Saved data entries
--------------------------------

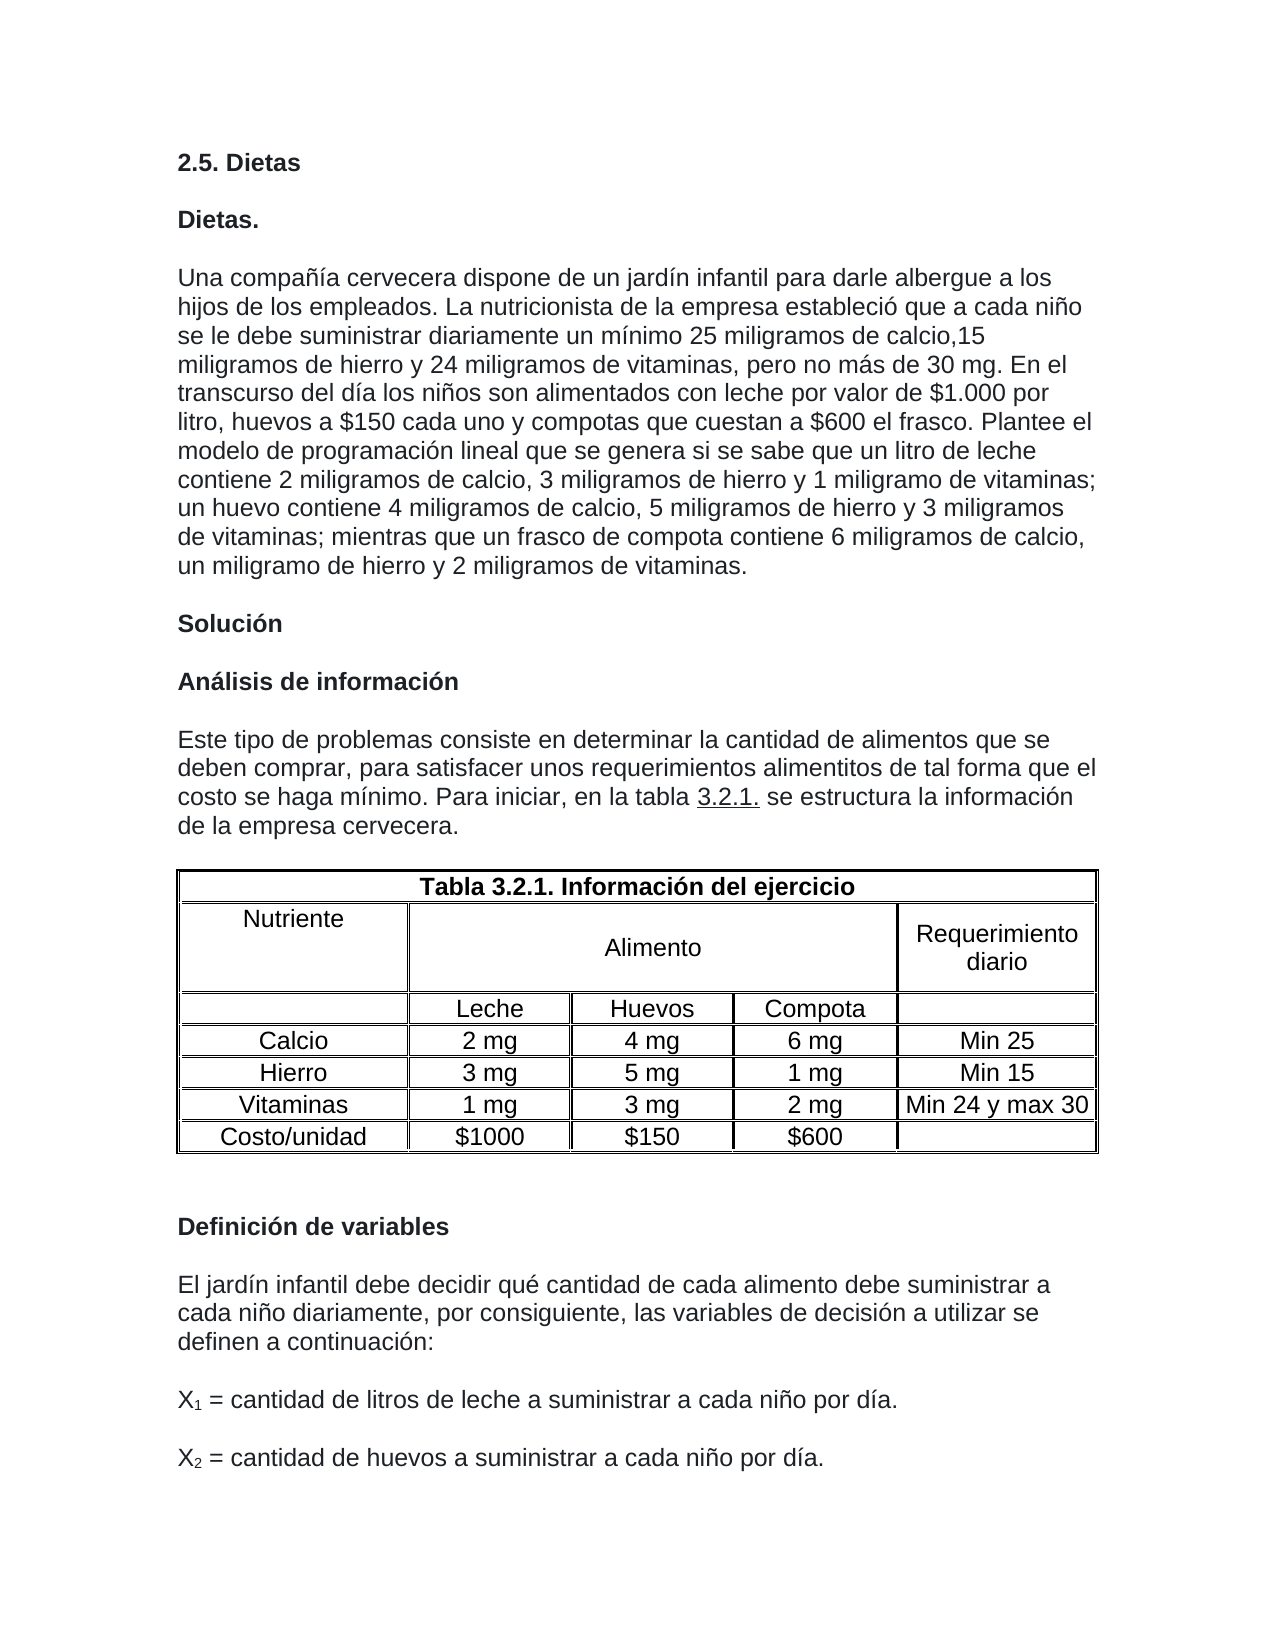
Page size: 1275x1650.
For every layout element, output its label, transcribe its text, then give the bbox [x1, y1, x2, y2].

table_cell 3 mg [573, 1090, 732, 1119]
table_cell 4 mg [573, 1026, 732, 1055]
table_cell Alimento [410, 904, 896, 991]
text Definición de variables [177, 1212, 1098, 1241]
text X2 = cantidad de huevos a suministrar a cada niño por día. [177, 1443, 1098, 1472]
table_cell 3 mg [410, 1058, 569, 1087]
text Dietas. [177, 206, 1098, 234]
table_header Tabla 3.2.1. Información del ejercicio [180, 872, 1095, 901]
table_cell 1 mg [735, 1058, 896, 1087]
text Una compañía cervecera dispone de un jardín infantil para darle albergue a los hijos de los empleados. La nutricionista de la empresa estableció que a cada niño se le debe suministrar diariamente un mínimo 25 miligramos de calcio,15 miligramos de hierro y 24 miligramos de vitaminas, pero no más de 30 mg. En el transcurso del día los niños son alimentados con leche por valor de $1.000 por litro, huevos a $150 cada uno y compotas que cuestan a $600 el frasco. Plantee el modelo de programación lineal que se genera si se sabe que un litro de leche contiene 2 miligramos de calcio, 3 miligramos de hierro y 1 miligramo de vitaminas; un huevo contiene 4 miligramos de calcio, 5 miligramos de hierro y 3 miligramos de vitaminas; mientras que un frasco de compota contiene 6 miligramos de calcio, un miligramo de hierro y 2 miligramos de vitaminas. [177, 263, 1098, 580]
table_cell Min 24 y max 30 [897, 1087, 1097, 1119]
table_cell Leche [410, 994, 569, 1023]
table_cell Costo/unidad [178, 1119, 409, 1151]
table_cell [897, 1119, 1097, 1151]
text Este tipo de problemas consiste en determinar la cantidad de alimentos que se deben comprar, para satisfacer unos requerimientos alimentitos de tal forma que el costo se haga mínimo. Para iniciar, en la tabla 3.2.1. se estructura la información de la empresa cervecera. [177, 725, 1098, 840]
table_cell $600 [733, 1122, 897, 1151]
table_cell 6 mg [735, 1026, 896, 1055]
text El jardín infantil debe decidir qué cantidad de cada alimento debe suministrar a cada niño diariamente, por consiguiente, las variables de decisión a utilizar se definen a continuación: [177, 1270, 1098, 1356]
text X1 = cantidad de litros de leche a suministrar a cada niño por día. [177, 1385, 1098, 1414]
table_cell 2 mg [735, 1090, 896, 1119]
table_cell Compota [735, 994, 896, 1023]
table_cell Calcio [178, 1023, 409, 1055]
table_cell $150 [571, 1122, 733, 1151]
table_cell Vitaminas [178, 1087, 409, 1119]
table_cell 1 mg [410, 1090, 569, 1119]
table_cell 5 mg [573, 1058, 732, 1087]
table_cell 2 mg [410, 1026, 569, 1055]
table_cell Huevos [573, 994, 732, 1023]
table_cell [897, 991, 1097, 1023]
text Solución [177, 609, 1098, 638]
text Análisis de información [177, 667, 1098, 696]
table_cell Min 15 [897, 1055, 1097, 1087]
table_cell Min 25 [897, 1023, 1097, 1055]
table_cell Hierro [178, 1055, 409, 1087]
table_cell Nutriente [178, 901, 409, 991]
table_cell $1000 [409, 1119, 571, 1151]
text 2.5. Dietas [177, 148, 1098, 176]
table_cell Requerimiento diario [897, 901, 1097, 991]
table_cell [178, 991, 409, 1023]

--------------------------------

Count the lines of the entries above that contain the word "variables" and give only the number.

2